Eagles lock Luke Gross is playing professional rugby in Italy this season.
It means an apartment in the small town of Rovigo where the big American is something of a celebrity. It means skiing in Austria over the Christmas break. It means a chance to look around Italy when the team travels for games (Venice gets rave reviews). And, perhaps topping the list, it means Italian food. "We have a Scilian prop on the team who is an incredible cook," Gross says. "I think I'm in love."
Not a bad lifestyle by rugby standards, especially considering that Gross heard of rugby for the first time only five years ago and admits that it sounded a little stupid. A solid Division One basketball player, Gross was introduced to his current game in 1994 while pursuing a Masters degree in industrial and environmental safety at Marshall University. While skeptical of a sport described as a cross between football and soccer, Gross decided to check out a practice. His assessment rose to 'crazy' and a few days later, after his first game, he was hooked. From there it was a rapid rise to rugby prominence; a stint with the Cincinnati Wolfhounds before joining the National Team and earning a contract with the prestigious London Harlequins in 1996.
It was time to make a move from 'Quins this '98-'99 season, however. With strict limits on the number of foreigners who can play, and plenty of internationals on the club's roster Gross decided to join Rovigo.

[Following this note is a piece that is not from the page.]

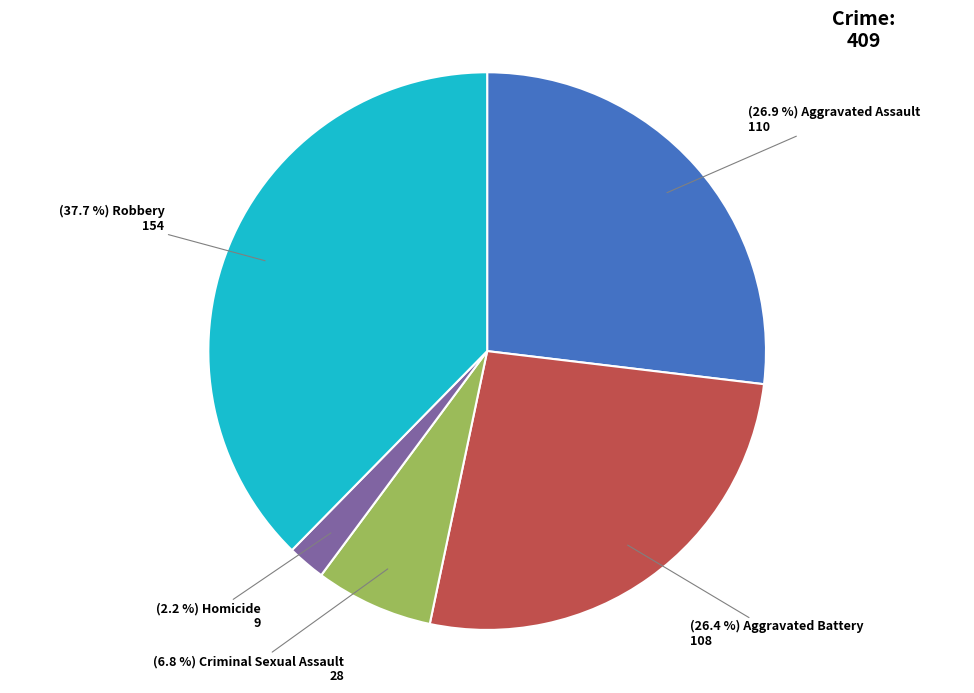

Is there a majority slice in this chart?

No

In addition to the relaxed lifestyle in a town of 50,000, the club is in second place in their half of Italy's first division, behind only Bennetton-Treviso, a squad that boasts seemingly the entire Italian national team, says Gross. "Overall, we're likely to finish second or third in the league," he predicts, "and will make the end-of-season playoffs.
"We are very mobile,' he notes of the club's style. "We are not very big, but we are everywhere. Forwards will line up in the centers, and centers will be in the pack rucking. It is a good type of rugby to watch." And personally, Gross is pleased with what the change of style has done for his handling skills.
The 6'9" lock's other goal for the current season is increased leg strength. "I'm building up the amount I lift," says the 260-lber. "I know that rucking and scrummaging are a big part of my job for the US and I want to be better at it."
Improved strength would round out the Luke Gross package: a little known fact about the Eagle lock is the speed that goes along with his size. He is one of the quickest men on the team, perhaps most graphically illustrated when he chased down one Japan's wings in a '96 Pacific Rim match. And then there's his endurance. He hasn't missed a test for the USA in the last two seasons, providing much-valued stability.
It wasn't a happy campaign in '98 as the team struggled to find form in the second half of the season, but Gross isn't interested in sympathy. "We can't make excuses. We'll take this year one game at a time and play with a lot of passion."
Until the international season, however, there's the Rovigo routine; a morning session at the gym, maybe some line-out work during the afternoons and then team practice in the evenings followed by a meal together-ah yes, the food again. A tough life indeed.